Je termine au règne de Constantin l'histoire de la piraterie dans les pays méditerranéens, estimant que si elle devait être continuée au delà, elle n'offrirait un réel intérêt qu'à partir de l'époque où les Sarrasins et les Musulmans, de race nouvelle, fanatiques et implacables envers les chrétiens, firent apparition en Europe, semant sur leur passage la terreur et la ruine. Et cette histoire se terminerait au jour où le glorieux drapeau de la France fut victorieusement planté sur les murailles d'Alger, le repaire suprême de la piraterie sur les bords de la Méditerranée.
LA PIRATERIE
DANS L'ANTIQUITÉ
CHAPITRE PREMIER
I
CONSIDÉRATIONS GÉNÉRALES SUR LA PIRATERIE DANS L'ANTIQUITÉ.—CIVILISATION PRIMITIVE.—ORIGINE DE LA NAVIGATION.
La piraterie remonte aux temps les plus reculés. Elle apparaît dès les premiers âges de la société humaine, et, pour rechercher les véritables causes de son existence dans l'antiquité, il est nécessaire de connaître l'état primitif de cette société, de rappeler quels furent ses besoins, son industrie, et de suivre l'évolution lente mais progressive de la civilisation.
L'origine de la piraterie, c'est l'origine même de la navigation. Dans les temps anciens, pirates et navigateurs étaient deux mots synonymes. Je démontrerai que la piraterie se lie étroitement aux grands événements de la vie des peuples primitifs, à leurs migrations, à leurs conquêtes, à leurs luttes et aussi à la naissance du commerce et du droit maritimes dans les pays méditerranéens.
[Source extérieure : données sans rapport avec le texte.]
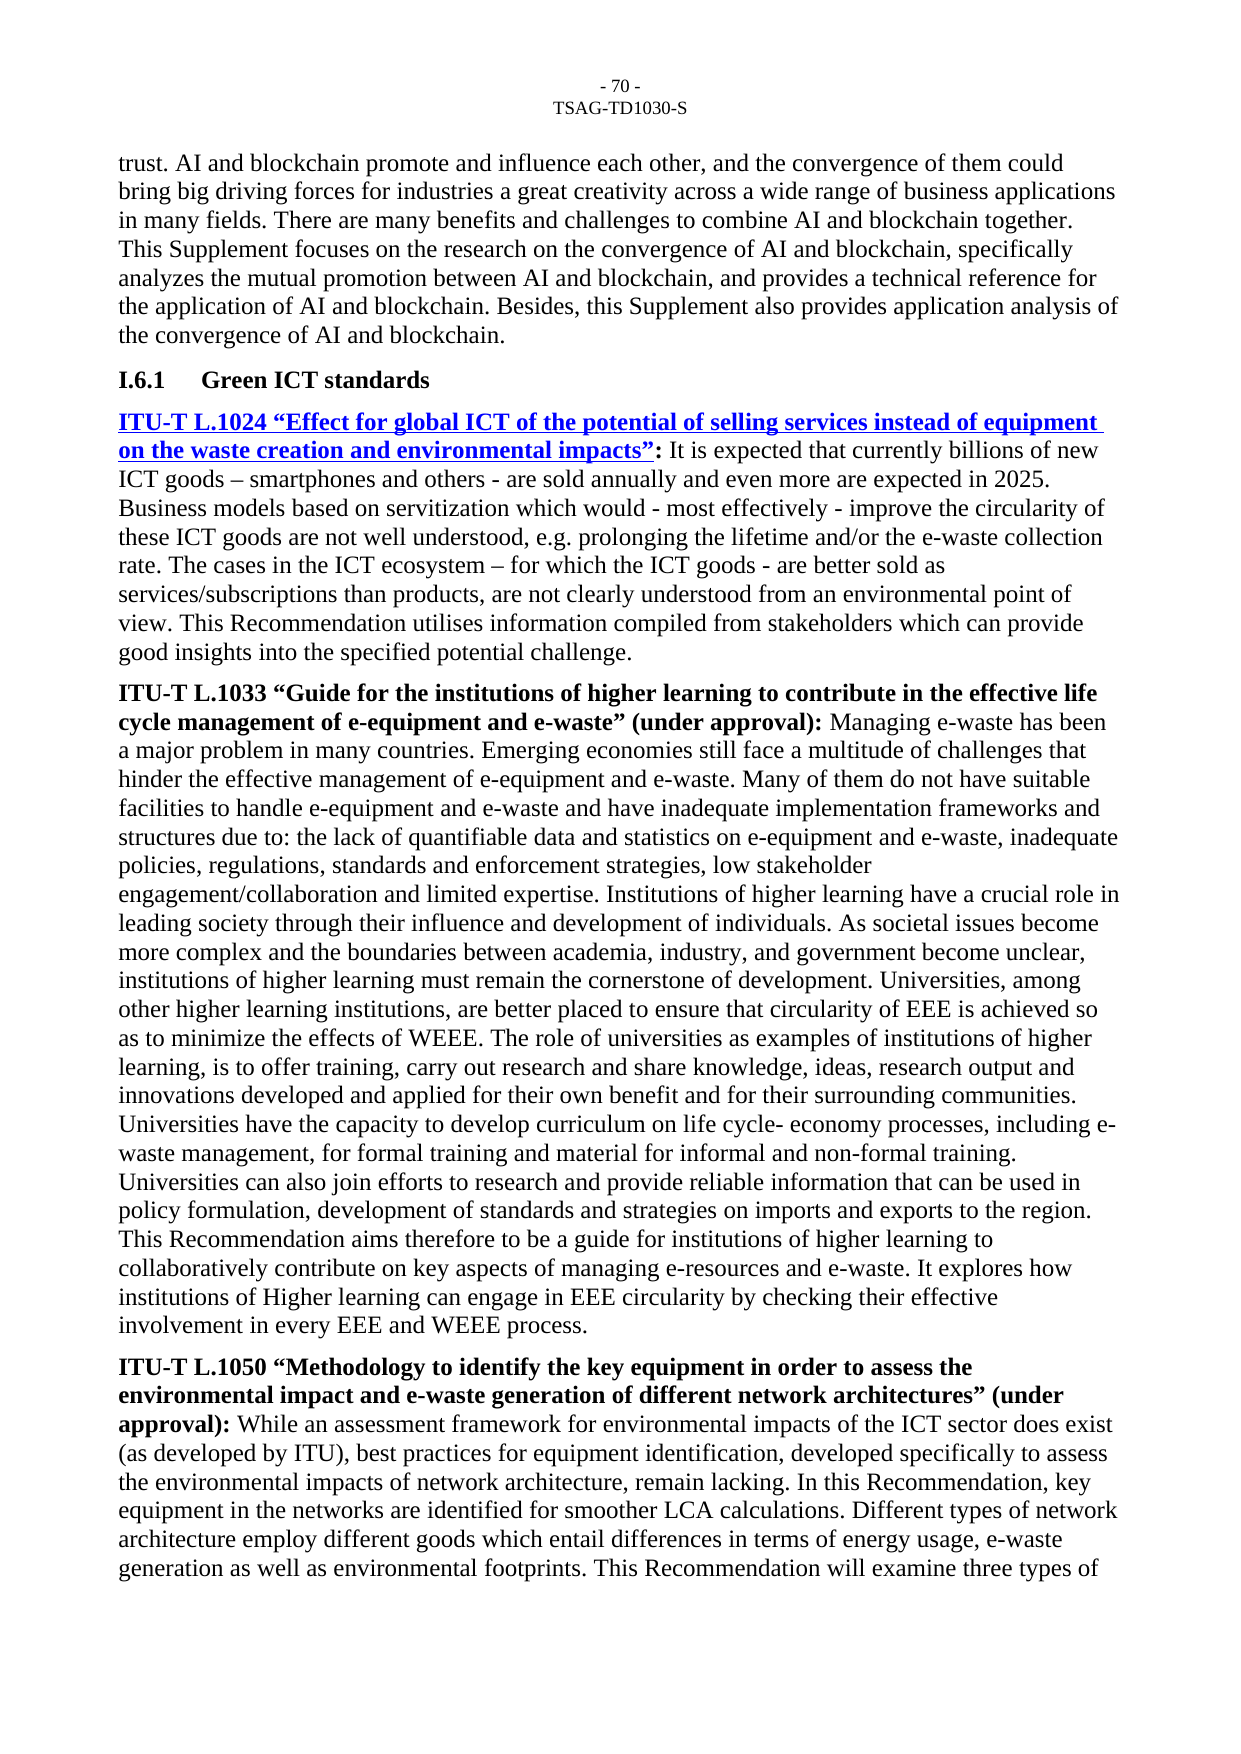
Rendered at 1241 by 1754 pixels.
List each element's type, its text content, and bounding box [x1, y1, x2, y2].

text ITU-T L.1024 “Effect for global ICT of the potential of selling services instead of equipment on the waste creation and environmental impacts”: It is expected that currently billions of new ICT goods – smartphones and others - are sold annually and even more are expected in 2025. Business models based on servitization which would - most effectively - improve the circularity of these ICT goods are not well understood, e.g. prolonging the lifetime and/or the e-waste collection rate. The cases in the ICT ecosystem – for which the ICT goods - are better sold as services/subscriptions than products, are not clearly understood from an environmental point of view. This Recommendation utilises information compiled from stakeholders which can provide good insights into the specified potential challenge. [118, 407, 1122, 666]
subtitle I.6.1 Green ICT standards [118, 366, 1122, 394]
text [118, 148, 1122, 349]
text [118, 1352, 1122, 1582]
text ITU-T L.1033 “Guide for the institutions of higher learning to contribute in the effective life cycle management of e-equipment and e-waste” (under approval): Managing e-waste has been a major problem in many countries. Emerging economies still face a multitude of challenges that hinder the effective management of e-equipment and e-waste. Many of them do not have suitable facilities to handle e-equipment and e-waste and have inadequate implementation frameworks and structures due to: the lack of quantifiable data and statistics on e-equipment and e-waste, inadequate policies, regulations, standards and enforcement strategies, low stakeholder engagement/collaboration and limited expertise. Institutions of higher learning have a crucial role in leading society through their influence and development of individuals. As societal issues become more complex and the boundaries between academia, industry, and government become unclear, institutions of higher learning must remain the cornerstone of development. Universities, among other higher learning institutions, are better placed to ensure that circularity of EEE is achieved so as to minimize the effects of WEEE. The role of universities as examples of institutions of higher learning, is to offer training, carry out research and share knowledge, ideas, research output and innovations developed and applied for their own benefit and for their surrounding communities. Universities have the capacity to develop curriculum on life cycle- economy processes, including e-waste management, for formal training and material for informal and non-formal training. Universities can also join efforts to research and provide reliable information that can be used in policy formulation, development of standards and strategies on imports and exports to the region. This Recommendation aims therefore to be a guide for institutions of higher learning to collaboratively contribute on key aspects of managing e-resources and e-waste. It explores how institutions of Higher learning can engage in EEE circularity by checking their effective involvement in every EEE and WEEE process. [118, 678, 1122, 1339]
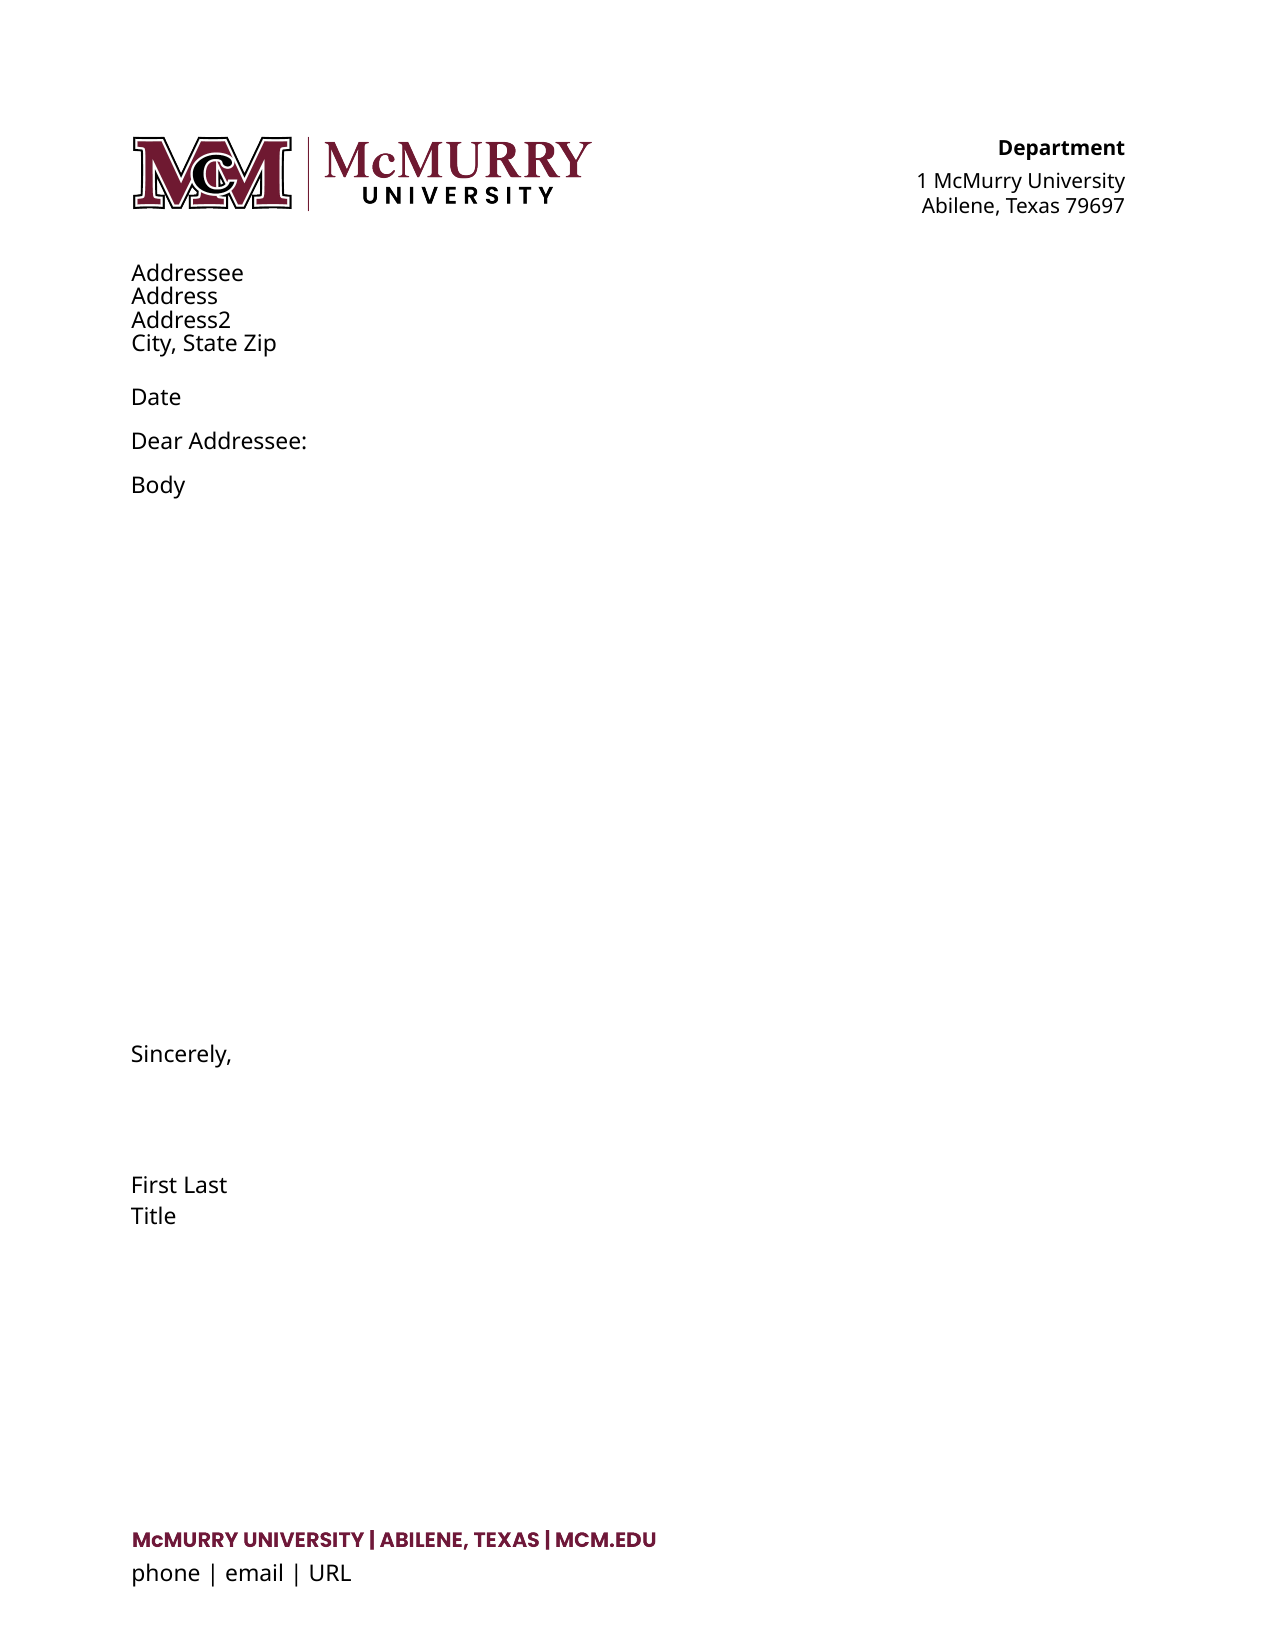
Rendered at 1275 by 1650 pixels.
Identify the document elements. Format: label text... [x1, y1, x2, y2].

Ce serait une erreur de croire que la piraterie éclata tout d'un coup, au mépris de lois établissant une sorte de police internationale sur la mer; elle eut, au début, un caractère particulier que je m'attacherai à faire ressortir: elle ne fut alors ni méprisable, ni criminelle, et des siècles s'écoulèrent avant que les pirates fussent appelés latrunculi vel prædones, brigands ou écumeurs de mer, par les jurisconsultes. Nous voyons dans Homère que l'on demandait ingénument aux voyageurs inconnus, abordant sur quelque côte, s'ils étaient marchands ou pirates. Thucydide, le grave historien, nous fournira d'abondantes preuves que les Grecs se livraient à la piraterie aussi bien que les barbares. C'était une profession avouée.